Within my own school district, you can find educators who are utilizing technology in innovative ways that push their students’ thinking and prepare them for life experiences that go beyond academics. For example, Elvira Deyamport, our gifted education teacher at an elementary setting, incorporates podcasts into her program. Students are very familiar with podcasts because they use them as a resource for research in the lower grades and then advance to creating their own podcasts in the upper grades. When students first use podcasts as a research tool, they are developing their listening skills and practicing note-taking through sketch noting. Once students are familiar with the many formats that podcasts have to offer, they then dig deeper into an issue that affects themselves or their community. After exploring that topic, students are given free range on how they want to present their podcast that they will later submit to The NPR Student Podcast Challenge. This online challenge gives students the opportunity to showcase their best work for a chance to be featured on NPR station.  

Projects such as this one push students to develop and apply skills in real world settings. While students are still developing essential listening, writing, and communication skills, they are using creative modes to demonstrate what they know or have learned. This goes beyond a typical paper and pencil research assignment that is normally expected of this age group of learners. With technology, Mrs. Deyamport’s students are able to push their thinking and creativity while also sharing their work with a global audience. 

Our culinary arts program at Hattiesburg High School is also an integral part of the school. In an effort to raise funds to attend an annual conference, their teacher, Ms. Gonzalez, has students sell “hot plates” to faculty and staff members. Students are responsible for taking orders, preparing the meals, and delivering orders.

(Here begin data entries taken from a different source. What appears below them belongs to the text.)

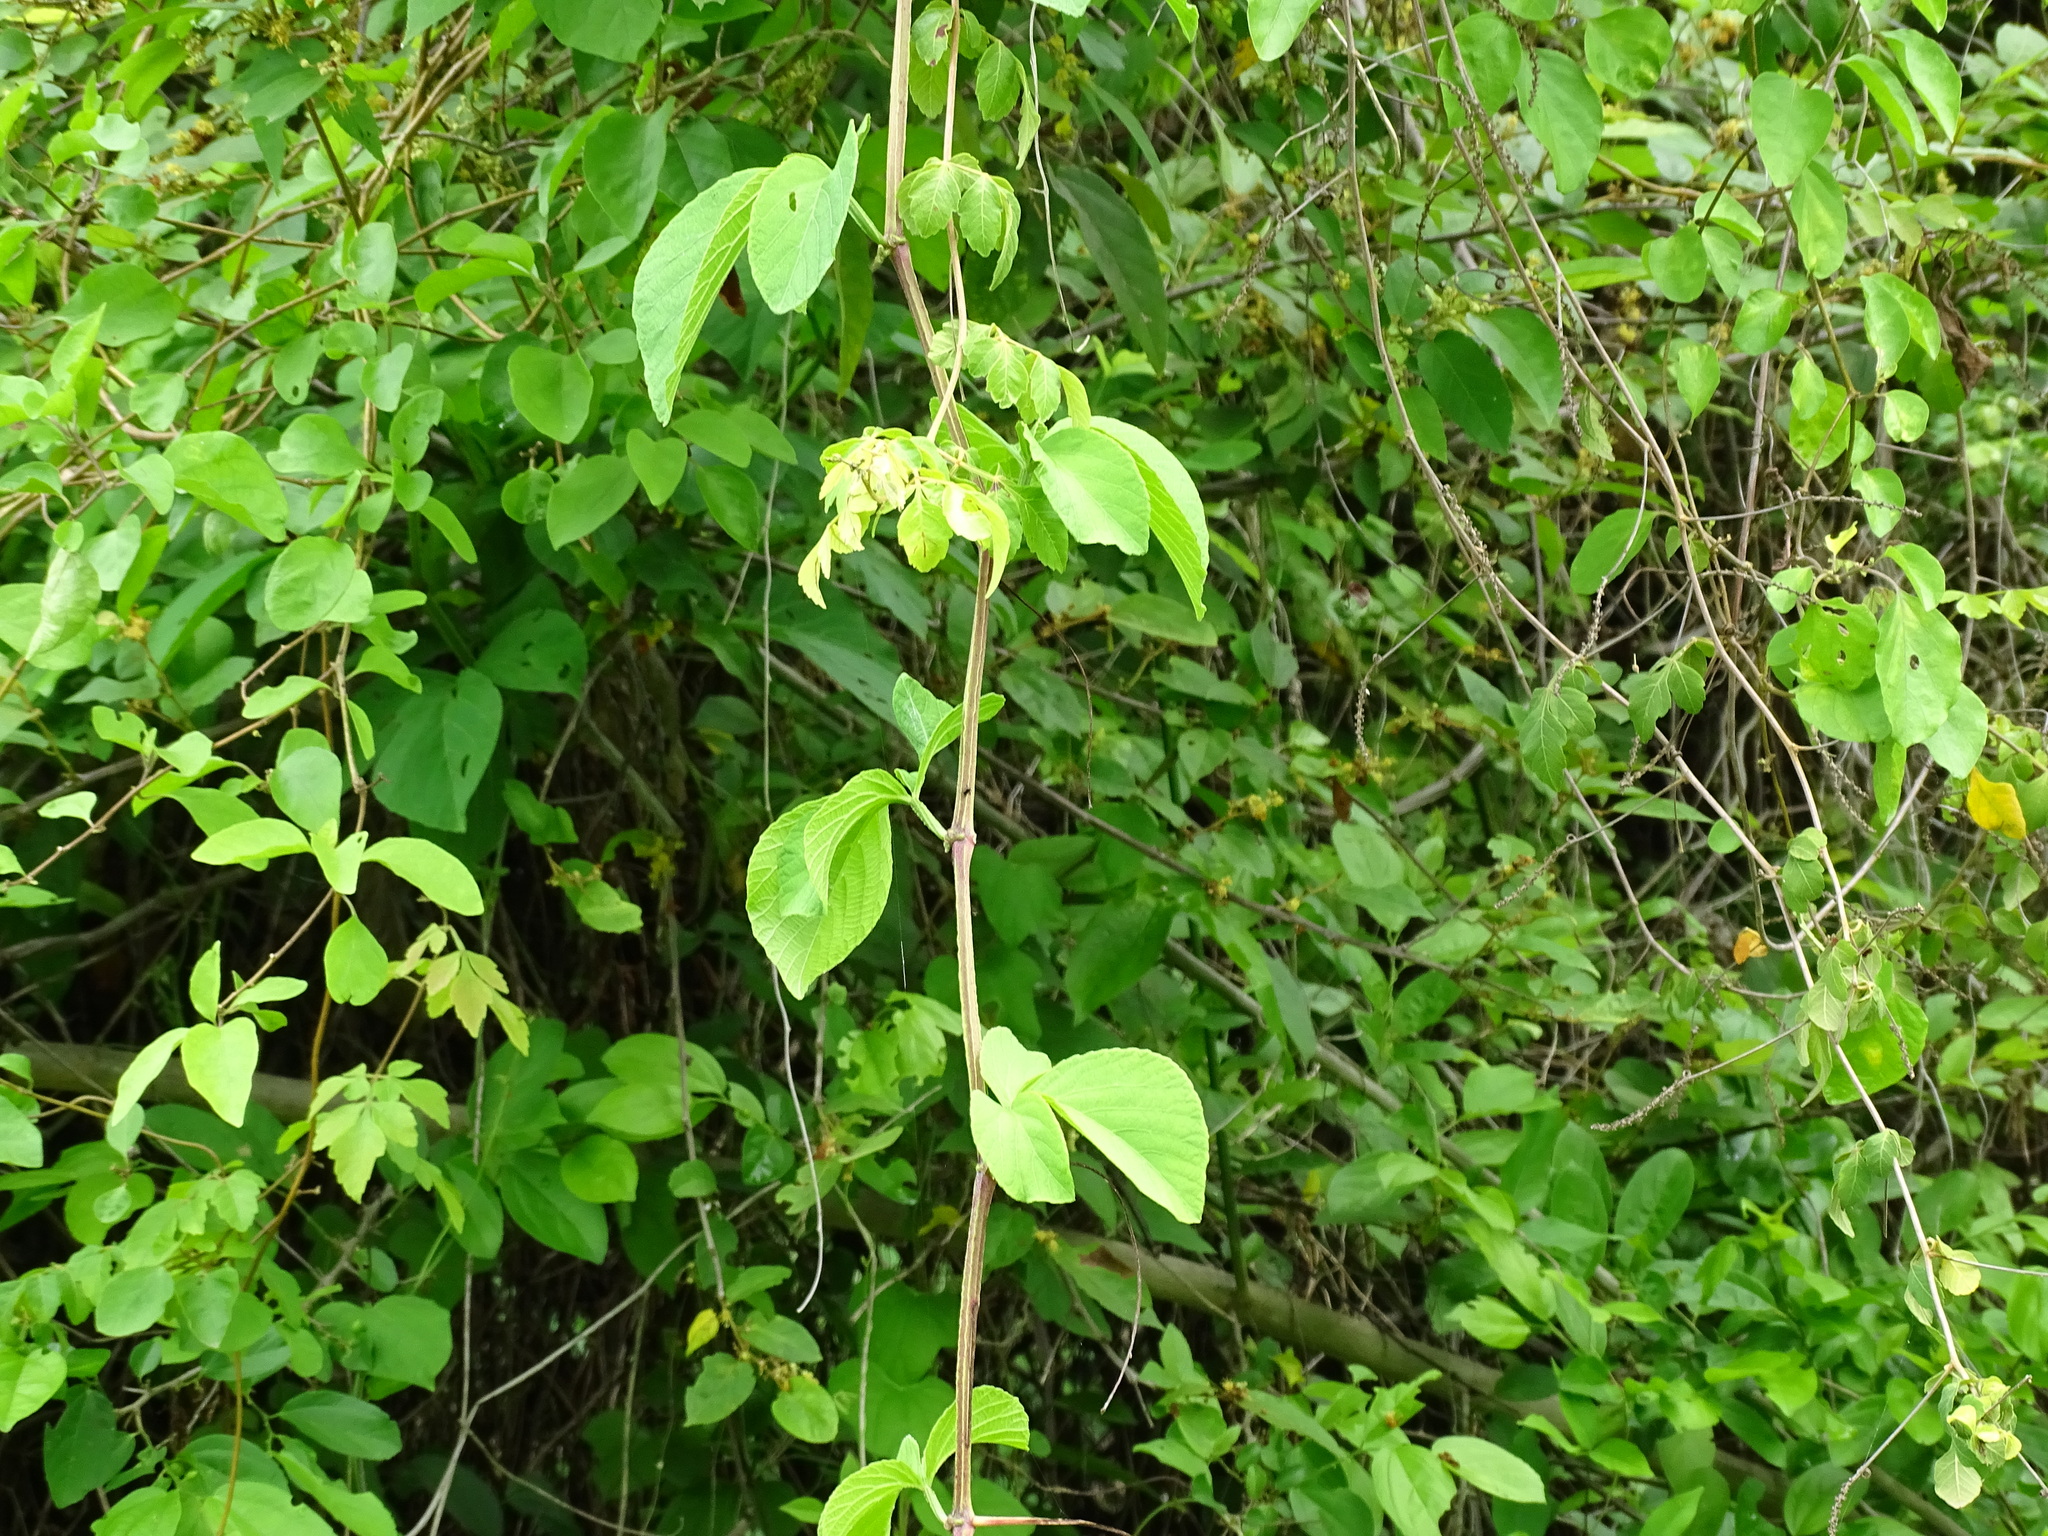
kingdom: Plantae
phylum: Tracheophyta
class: Magnoliopsida
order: Vitales
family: Vitaceae
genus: Cissus
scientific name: Cissus trifoliata
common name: Vine-sorrel
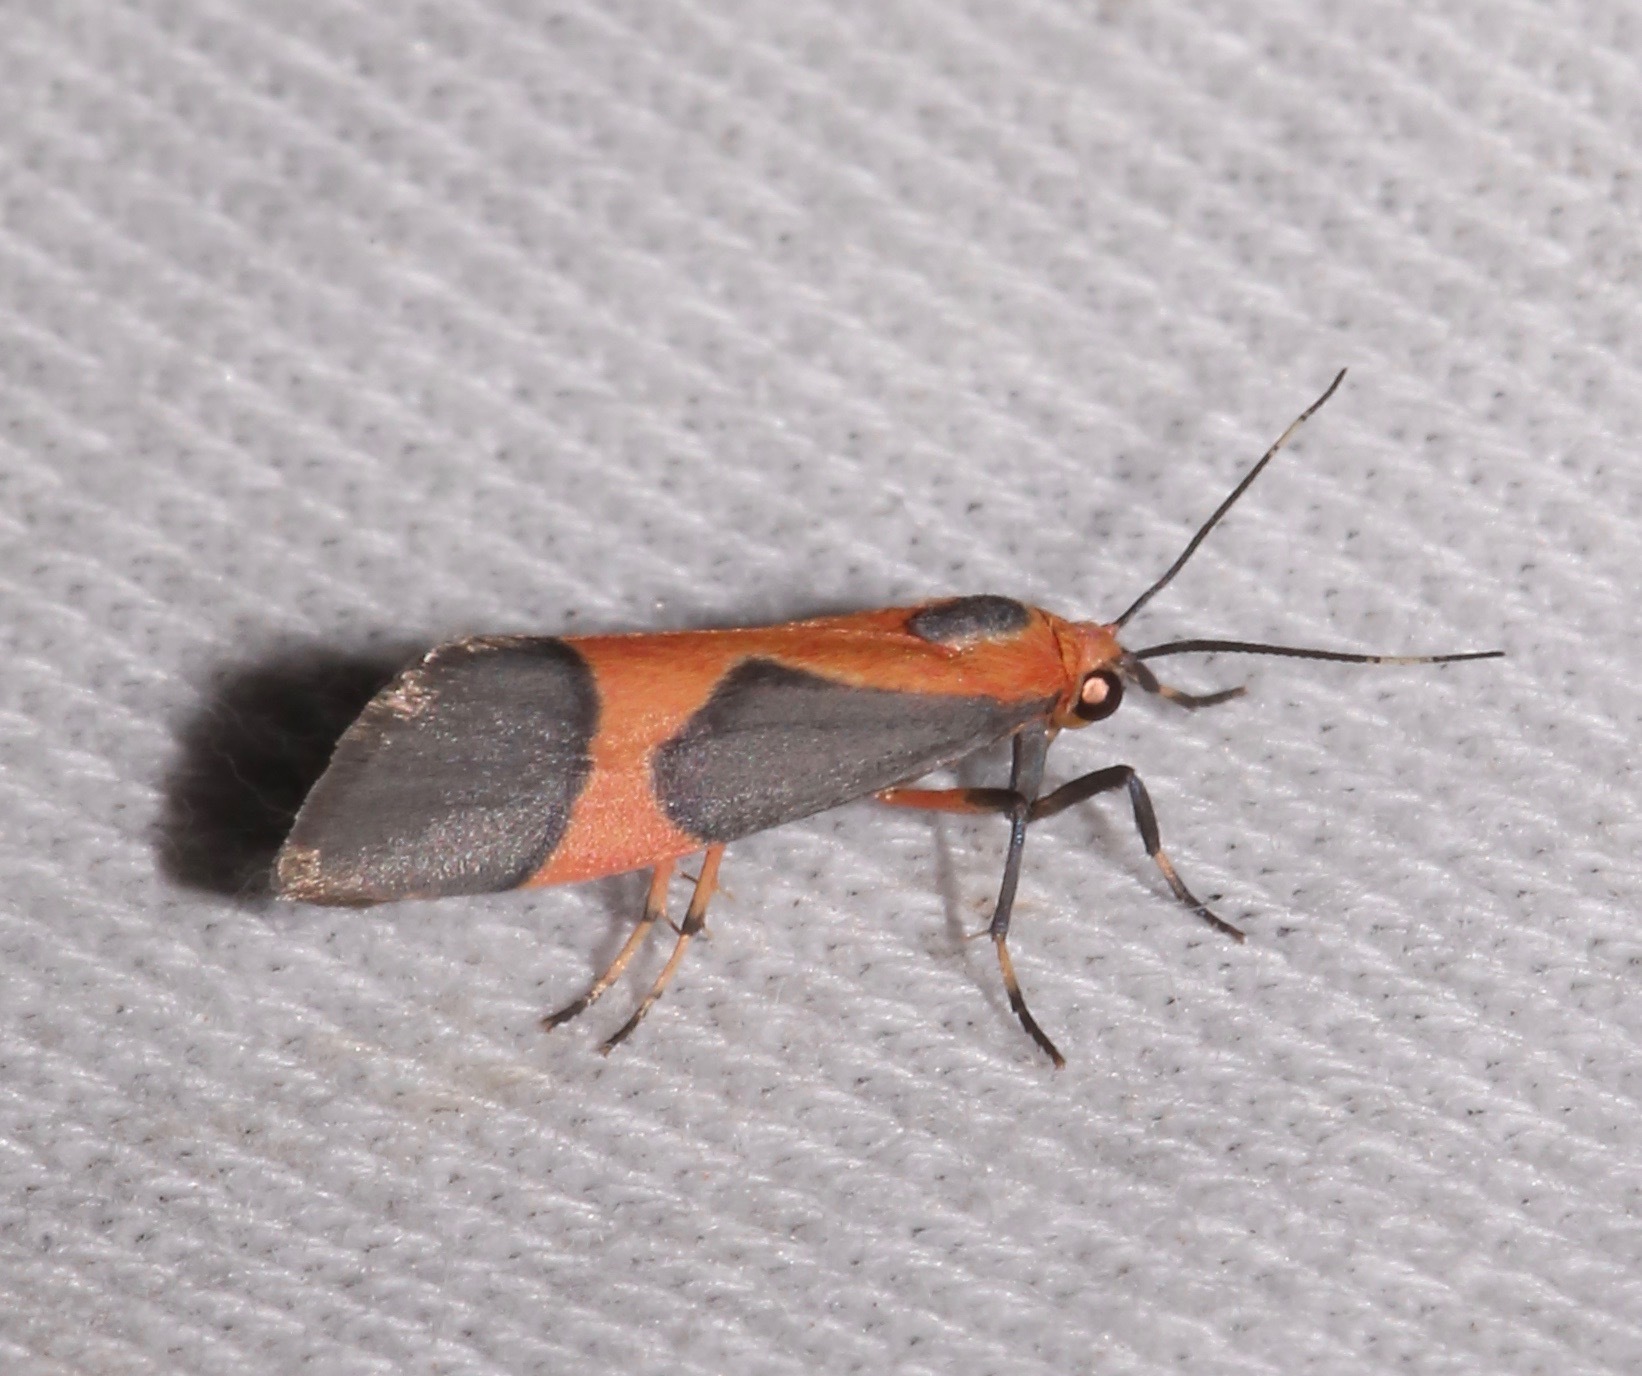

The school is very supportive of the culinary art students and program every year. 

Activities like this allow students to take ownership of their learning. Not only are these students applying their culinary skills but they are sharing them with their school community. Organizing a fundraiser like this also teaches them organizational skills and helps them develop their communication skills. 

These examples show that learning can take place beyond the classroom walls. Students gain more if what they are learning is relevant to real-world contexts. Technology allows for students to showcase their learning on a global scale. 

While schools are occupied with accountability, it is challenging to prepare today’s learners with the necessary skills to navigate the ever-changing workforce. Generally, the students who lack experiences with more innovative approaches to college and career readiness are students from low-income backgrounds. Therefore it is essential that we prepare these students early on in their schooling to career-centered skills throughout their academic programs, which will later prepare them for different fields. If we are to truly impact our students’ futures, we must provide learning spaces that push them to explore, fail, and direct their own learning.